Make an exact copy of the entries below with the pictures removed.

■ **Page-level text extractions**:
....

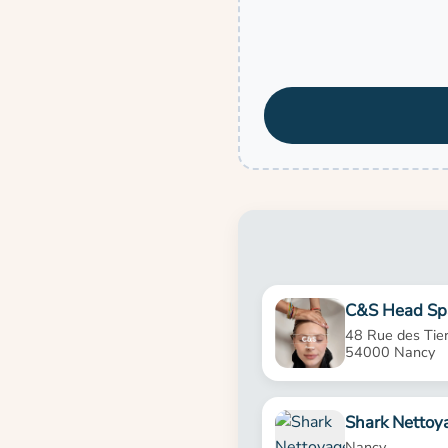
C&S Head Sp
48 Rue des Tier
54000 Nancy
Shark Nettoy
Nancy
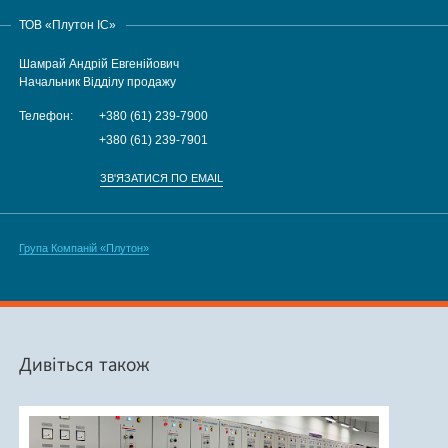
ТОВ «Плутон IC»
Шамрай Андрій Евгенійович
Начальник Відділу продажу
Телефон:
+380 (61) 239-7900
+380 (61) 239-7901
ЗВ'ЯЗАТИСЯ ПО EMAIL
Група Компаній «Плутон»
Дивіться також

....

■ **REPLY**:
C&S Head Sp
48 Rue des Tier
54000 Nancy
Shark Nettoy
Nancy
ТОВ «Плутон IC»
Шамрай Андрій Евгенійович
Начальник Відділу продажу
Телефон:
+380 (61) 239-7900
+380 (61) 239-7901
ЗВ'ЯЗАТИСЯ ПО EMAIL
Група Компаній «Плутон»
Дивіться також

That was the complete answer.